Updated —
Shortages United States 2026 Forecast

US Gas Prices & the SPR Buffer — 2026 Three-Scenario Forecast

AAA national-average pump price plus the Strategic Petroleum Reserve drawdown, side by side. Three REVISED paths to December: de-escalation, sustained standoff, or escalation. Today: $3.87/gallon (Jul 14, reversing upward off a $3.79 Jul 7 trough; Brent settled +9.59% Jul 13 at $83.30, now ~19% above pre-war); SPR 319.5 mbbl per the Jul 3 print (final, lowest since April 1983). Sustained standoff is now the base case as the US blockade and 20% transit toll persist.

Forecast Revised July 14, 2026

US gas prices and the Strategic Petroleum Reserve in 2026: observed to July 14, plus three revised forecasts to year-end

Two charts, same x-axis. The top chart is the AAA national-average pump price — what readers actually pay. The bottom chart is the Strategic Petroleum Reserve — the federal emergency buffer that has been muffling crude price spikes from reaching the pump in full. Solid lines are observed: AAA daily through Jul 14 (pump chart) and EIA WPSR prints through Jul 3 (SPR chart, all figures now final). Dashed lines are three REVISED scenarios for the remainder of 2026. The Jun 17 Islamabad Memorandum broke down the week of Jul 7: three vessels were struck near Oman, the US revoked Iran's oil-sale waiver and struck Iran three consecutive nights, and by Jul 14 the US Navy had reimposed its Hormuz blockade and announced a new 20% transit toll. Brent, which had closed Q2 near $73, settled +9.59% on Jul 13 at $83.30 and is trading near $86 intraday — now roughly 19% above its pre-war level. The pump price bottomed at $3.79 on Jul 7 and has reversed upward to $3.87 by Jul 14. Given this, GEF has revised the scenario weights: a sustained-standoff grind is now the base case (~50%, up from a 30% "slow grind" before), de-escalation has been demoted to the optimistic case (~25%, down from a 60% "continued recovery" base case), and the escalation tail has grown (~25%, up from ~10%) and now projects a year-end price that EXCEEDS the 2022 record. Underlying data: AAA $3.87 (Jul 14), SPR 319.5 mbbl (Jul 3, lowest since April 1983).

Requests:
**A)** From the gas price forecast, list every development it says occurred as the Jun 17 Islamabad Memorandum broke down, through Jul 14.
**B)** Answer these questions from the gas price forecast:
(i) What SPR level does the Jul 3 print show, and since when is it the lowest?
(ii) Near what price had Brent closed Q2?
(iii) What weight did the "slow grind" scenario carry before the revision?

Records provided:
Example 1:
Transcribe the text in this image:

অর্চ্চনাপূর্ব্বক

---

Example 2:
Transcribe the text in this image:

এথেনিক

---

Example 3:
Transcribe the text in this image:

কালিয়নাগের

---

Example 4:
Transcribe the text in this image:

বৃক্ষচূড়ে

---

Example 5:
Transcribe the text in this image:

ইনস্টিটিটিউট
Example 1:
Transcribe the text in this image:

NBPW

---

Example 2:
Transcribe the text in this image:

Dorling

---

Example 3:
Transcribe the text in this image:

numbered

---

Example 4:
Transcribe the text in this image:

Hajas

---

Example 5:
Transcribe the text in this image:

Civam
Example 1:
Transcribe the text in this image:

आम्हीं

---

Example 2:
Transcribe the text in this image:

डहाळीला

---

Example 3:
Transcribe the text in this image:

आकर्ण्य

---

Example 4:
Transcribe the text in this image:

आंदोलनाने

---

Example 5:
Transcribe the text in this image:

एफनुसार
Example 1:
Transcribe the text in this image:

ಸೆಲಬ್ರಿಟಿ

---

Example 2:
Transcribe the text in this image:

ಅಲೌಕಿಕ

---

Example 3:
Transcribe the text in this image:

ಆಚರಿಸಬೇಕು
* * *
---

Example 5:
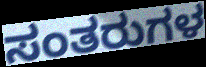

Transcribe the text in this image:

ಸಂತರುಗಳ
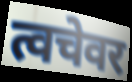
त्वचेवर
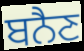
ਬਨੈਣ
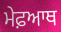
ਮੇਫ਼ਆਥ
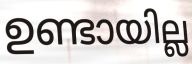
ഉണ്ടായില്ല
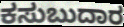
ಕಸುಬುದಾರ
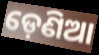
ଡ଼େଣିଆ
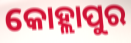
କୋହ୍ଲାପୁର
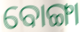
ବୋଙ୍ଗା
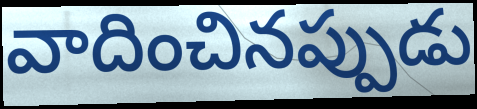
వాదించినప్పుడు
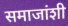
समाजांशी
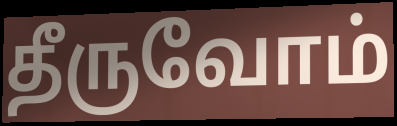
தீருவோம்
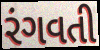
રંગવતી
* * *
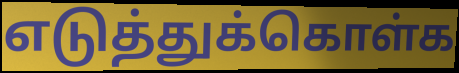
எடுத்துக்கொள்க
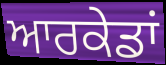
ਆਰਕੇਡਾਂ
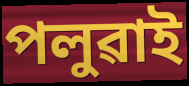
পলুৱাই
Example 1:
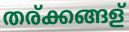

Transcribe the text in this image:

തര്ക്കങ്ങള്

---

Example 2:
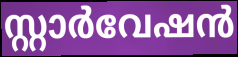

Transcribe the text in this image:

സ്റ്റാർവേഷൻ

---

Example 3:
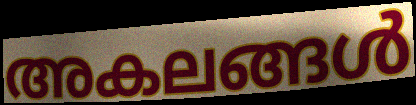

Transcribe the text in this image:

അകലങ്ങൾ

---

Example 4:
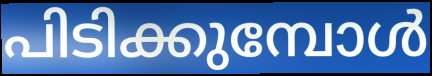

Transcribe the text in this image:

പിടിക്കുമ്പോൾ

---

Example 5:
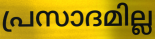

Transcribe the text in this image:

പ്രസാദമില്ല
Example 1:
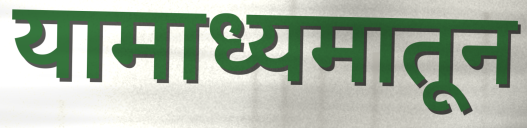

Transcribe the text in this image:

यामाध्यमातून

Outputs:
**A)**
- Three vessels were struck near Oman.
- The US revoked Iran's oil-sale waiver.
- The US struck Iran three consecutive nights.
- The US Navy reimposed its Hormuz blockade.
- The US Navy announced a new 20% transit toll.

**B)**
(i) 319.5 mbbl, the lowest since April 1983.
(ii) Near $73.
(iii) 30%.